Tom Perrotta: The Leftovers

Perrotta’s books have 
transferred well to film, but will this?

     Tom Perrotta’s The Leftovers (2011) tells of a small town three years after 2% of the world’s population suddenly vanishes in what some believe was the Rapture.  Though it explores a number of residents in that town during the span of
a year, the primary focus is on the Garvey family.  Kevin, the father, retires early and becomes the mayor.  Laurie, the mother, is so obsessed with the loss of her best friend’s daughter that she ends up joining the Guilty Remnant, which turns out to be a sinister cult.  Their children, Tom and Jill, follow very different paths through the novel.

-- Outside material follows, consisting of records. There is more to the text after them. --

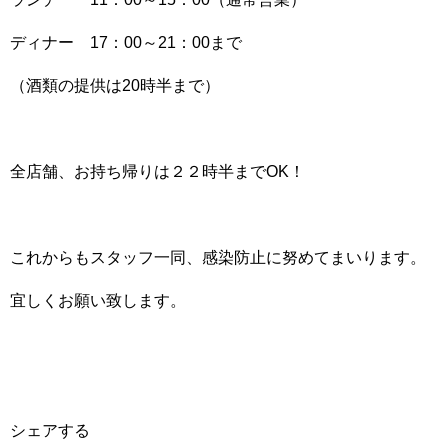
ディナー 17：00～21：00まで
（酒類の提供は20時半まで）
全店舗、お持ち帰りは２２時半までOK！
これからもスタッフ一同、感染防止に努めてまいります。
宜しくお願い致します。
シェアする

     I don’t want to say much more than that because I don’t want to ruin the plot for anyone.  HBO, however, is adapting it to a new series starring Justin Theroux as Kevin, though he’s now the police chief, and there are sci-fi sequences and that cult will be far more creepy and violent (I’m guessing) than in the book.  The success of True Detective (2013) has effected what sounds like a major tonal shift in this work.  This could be to the detriment of Perrotta, who proves once again that he is an intelligent satirist of the American middle-class.  He also happens to be compassionate, which might be the reason that his books are liked, rather than acting as lightning rods.  He avoids the trenchancy of Martin Amis, but there isn’t the Jonathan Franzen buzz around his work either.  It’s a shame because he’s engaging, consistent, and interesting.

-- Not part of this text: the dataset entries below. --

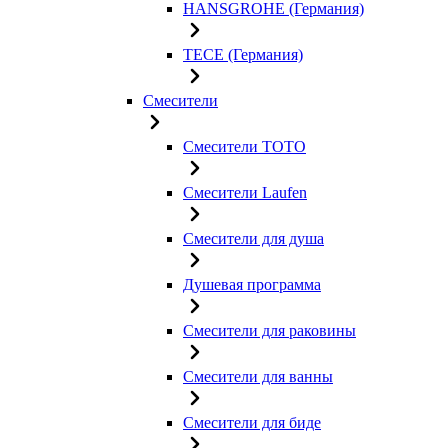
HANSGROHE (Германия)
TECE (Германия)
Смесители
Смесители TOTO
Смесители Laufen
Смесители для душа
Душевая программа
Смесители для раковины
Смесители для ванны
Смесители для биде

Matthew Broderick in Election
     Earlier Perrotta books such as Election (1998), which was published because Alexander Payne had optioned the manuscript to adapt as a movie, and Little Children (2004), were very successful on the screen.  Election featured Matthew Broderick’s best and bravest screen performance as well as an edgy Reese Witherspoon before she decided to become sweet and famous.  It was also an allegory for the apathy and star power surrounding American politics.  Todd Field elicited excellent work from Kate Winslet, Patrick Wilson, and Jackie Earle Haley in Little Children.  The subtext of the book and movie asked who were the children – the kids or their Gen X parents.  

Tom Perrotta
     Full disclosure:  I picked up The Leftovers from a Barnes & Noble sale table a year ago and thought about reading it, but kept putting it off until I saw the print promotions for the HBO show.  Once I started it, I was pulled along in a couple of days, which is very fast for me.  I hope the HBO adaptation picks up readers for Perrotta, but not at the cost of changing his vision of the American contemporary small town and suburban middle-class.